Tip: Subquery in Select

Post::addSelect([
    'latest_comment' => Comment::select('body')
        ->whereColumn('post_id', 'posts.id')
        ->latest()
        ->limit(1),
])->get();

Adds a computed column without a join.

Gotcha: whereColumn() for Same-Table Comparisons

Post::whereColumn('updated_at', '>', 'created_at')->get();

Compares two columns in the same row.

Tip: Subquery Where

User::whereHas('posts', fn($q) => $q->where('published', true))->get();

Generates an EXISTS subquery.

Tip: whereExists() for Complex Conditions

User::whereExists(function ($query) {
    $query->select(DB::raw(1))
        ->from('posts')
        ->whereColumn('posts.user_id', 'users.id')
        ->where('posts.published', true);
})->get();

Gotcha: havingRaw() for Aggregate Filters

User::select('users.*')
    ->join('posts', 'users.id', '=', 'posts.user_id')
    ->groupBy('users.id')
    ->havingRaw('COUNT(posts.id) > ?', [5])
    ->get();

Tip: Cross-Database Subqueries

$latestOrder = DB::connection('mysql2')
    ->table('orders')
    ->select('id')
    ->whereColumn('user_id', 'users.id')
    ->latest()
    ->limit(1);

User::addSelect(['last_order' => $latestOrder])->get();

Gotcha: Subqueries Don't Work with All Drivers

SQLite has limited subquery support in SELECT clauses. Test on your production database.

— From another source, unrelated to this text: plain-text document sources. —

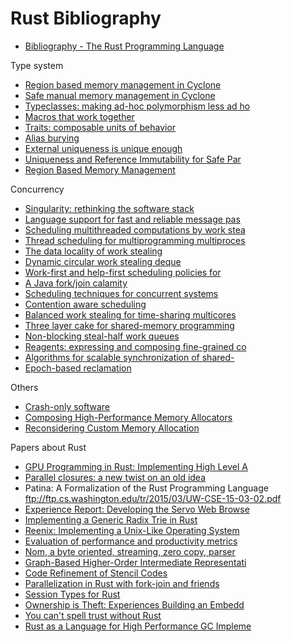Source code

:# Rust Bibliography


- [Bibliography - The Rust Programming Language](https://doc.rust-lang.org/book/first-edition/bibliography.html)


Type system
- [Region based memory management in Cyclone](http://209.68.42.137/ucsd-pages/Courses/cse227.w03/handouts/cyclone-regions.pdf)
- [Safe manual memory management in Cyclone](http://www.cs.umd.edu/projects/PL/cyclone/scp.pdf)
- [Typeclasses: making ad-hoc polymorphism less ad ho](http://www.ps.uni-sb.de/courses/typen-ws99/class.ps.gz)
- [Macros that work together](https://www.cs.utah.edu/plt/publications/jfp12-draft-fcdf.pdf)
- [Traits: composable units of behavior](http://scg.unibe.ch/archive/papers/Scha03aTraits.pdf)
- [Alias burying](http://www.cs.uwm.edu/faculty/boyland/papers/unique-preprint.ps)
- [External uniqueness is unique enough](http://www.cs.uu.nl/research/techreps/UU-CS-2002-048.html)
- [Uniqueness and Reference Immutability for Safe Par](https://research.microsoft.com/pubs/170528/msr-tr-2012-79.pdf)
- [Region Based Memory Management](http://www.cs.ucla.edu/~palsberg/tba/papers/tofte-talpin-iandc97.pdf)


Concurrency
- [Singularity: rethinking the software stack](https://research.microsoft.com/pubs/69431/osr2007_rethinkingsoftwarestack.pdf)
- [Language support for fast and reliable message pas](https://research.microsoft.com/pubs/67482/singsharp.pdf)
- [Scheduling multithreaded computations by work stea](http://supertech.csail.mit.edu/papers/steal.pdf)
- [Thread scheduling for multiprogramming multiproces](http://www.eecis.udel.edu/~cavazos/cisc879-spring2008/papers/arora98thread.pdf)
- [The data locality of work stealing](http://www.aladdin.cs.cmu.edu/papers/pdfs/y2000/locality_spaa00.pdf)
- [Dynamic circular work stealing deque](http://citeseerx.ist.psu.edu/viewdoc/download?doi=10.1.1.170.1097&rep=rep1&type=pdf)
- [Work-first and help-first scheduling policies for ](http://www.cs.rice.edu/~yguo/pubs/PID824943.pdf)
- [A Java fork/join calamity](http://www.coopsoft.com/ar/CalamityArticle.html)
- [Scheduling techniques for concurrent systems](http://www.stanford.edu/~ouster/cgi-bin/papers/coscheduling.pdf)
- [Contention aware scheduling](http://www.blagodurov.net/files/a8-blagodurov.pdf)
- [Balanced work stealing for time-sharing multicores](http://www.cse.ohio-state.edu/hpcs/WWW/HTML/publications/papers/TR-12-1.pdf)
- [Three layer cake for shared-memory programming](http://dl.acm.org/citation.cfm?id=1953616&dl=ACM&coll=DL&CFID=524387192&CFTOKEN=44362705)
- [Non-blocking steal-half work queues](http://www.cs.bgu.ac.il/~hendlerd/papers/p280-hendler.pdf)
- [Reagents: expressing and composing fine-grained co](http://www.mpi-sws.org/~turon/reagents.pdf)
- [Algorithms for scalable synchronization of shared-](https://www.cs.rochester.edu/u/scott/papers/1991_TOCS_synch.pdf)
- [Epoch-based reclamation](https://www.cl.cam.ac.uk/techreports/UCAM-CL-TR-579.pdf)


Others
- [Crash-only software](https://www.usenix.org/legacy/events/hotos03/tech/full_papers/candea/candea.pdf)
- [Composing High-Performance Memory Allocators](http://people.cs.umass.edu/~emery/pubs/berger-pldi2001.pdf)
- [Reconsidering Custom Memory Allocation](http://people.cs.umass.edu/~emery/pubs/berger-oopsla2002.pdf)


Papers about Rust
- [GPU Programming in Rust: Implementing High Level A](http://www.cs.indiana.edu/~eholk/papers/hips2013.pdf)
- [Parallel closures: a new twist on an old idea](https://www.usenix.org/conference/hotpar12/parallel-closures-new-twist-old-idea)
- Patina: A Formalization of the Rust Programming Language
  ftp://ftp.cs.washington.edu/tr/2015/03/UW-CSE-15-03-02.pdf
- [Experience Report: Developing the Servo Web Browse](http://arxiv.org/abs/1505.07383)
- [Implementing a Generic Radix Trie in Rust](https://michaelsproul.github.io/rust_radix_paper/rust-radix-sproul.pdf)
- [Reenix: Implementing a Unix-Like Operating System ](http://scialex.github.io/reenix.pdf)
- [Evaluation of performance and productivity metrics](http://octarineparrot.com/assets/mrfloya-thesis-ba.pdf)
- [Nom, a byte oriented, streaming, zero copy, parser](http://spw15.langsec.org/papers/couprie-nom.pdf)
- [Graph-Based Higher-Order Intermediate Representati](http://compilers.cs.uni-saarland.de/papers/lkh15_cgo.pdf)
- [Code Refinement of Stencil Codes](http://compilers.cs.uni-saarland.de/papers/ppl14_web.pdf)
- [Parallelization in Rust with fork-join and friends](http://publications.lib.chalmers.se/records/fulltext/219016/219016.pdf)
- [Session Types for Rust](http://munksgaard.me/papers/laumann-munksgaard-larsen.pdf)
- [Ownership is Theft: Experiences Building an Embedd](http://amitlevy.com/papers/tock-plos2015.pdf)
- [You can't spell trust without Rust](https://raw.githubusercontent.com/Gankro/thesis/master/thesis.pdf)
- [Rust as a Language for High Performance GC Impleme](http://users.cecs.anu.edu.au/~steveb/downloads/pdf/rust-ismm-2016.pdf)
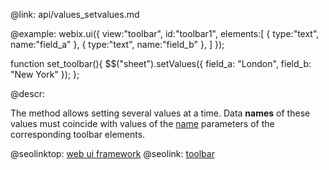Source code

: @link: api/values_setvalues.md

@example:
webix.ui({
	view:"toolbar",
    id:"toolbar1",
    elements:[
        { type:"text", name:"field_a" },
        { type:"text", name:"field_b" },
    ]
});

function set_toolbar(){
    $$("sheet").setValues({
       field_a: "London", 
       field_b: "New York"
    });
};


@descr:

The method allows setting several values at a time. 
Data **names** of these values must coincide with values of the [name](api/link/ui.text_name_config.md) parameters of the corresponding toolbar elements. 


@seolinktop: [web ui framework](https://webix.com)
@seolink: [toolbar](https://webix.com/widget/toolbar/)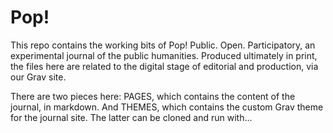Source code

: # Pop!

This repo contains the working bits of Pop! Public. Open. Participatory, an experimental journal of the public humanities. Produced ultimately in print, the files here are related to the digital stage of editorial and production, via our Grav site.

There are two pieces here: PAGES, which contains the content of the journal, in markdown. And THEMES, which contains the custom Grav theme for the journal site. The latter can be cloned and run with...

Tip: Use cursor() for Memory-Neutral Iteration

When exporting 100K rows, get() loads everything into memory. cursor() uses yield and keeps memory flat regardless of row count. Perfect for artisan commands.

Tip: whereHas() vs load() — Two Different Things

whereHas() filters the parent query by relationship existence. load() eager-loads relationships AFTER the query. Mixing them up is a common source of logic bugs.

Gotcha: withCount() Adds a Subquery

withCount('comments') runs a correlated subquery on every row. On large tables, this can be slower than a separate query. Profile before relying on it.

Senior Insight

Eloquent is Laravel's most controversial feature — developers either love its convenience or hate its magic. My take after years of using both Eloquent and raw SQL: Eloquent is excellent for 80% of queries and wrong for the other 20%. The skill is knowing which is which. If a query involves more than three joins, window functions, or complex subqueries, reach for the Query Builder or raw SQL. Eloquent's beauty is in its simplicity for CRUD; fighting it for complex queries helps no one.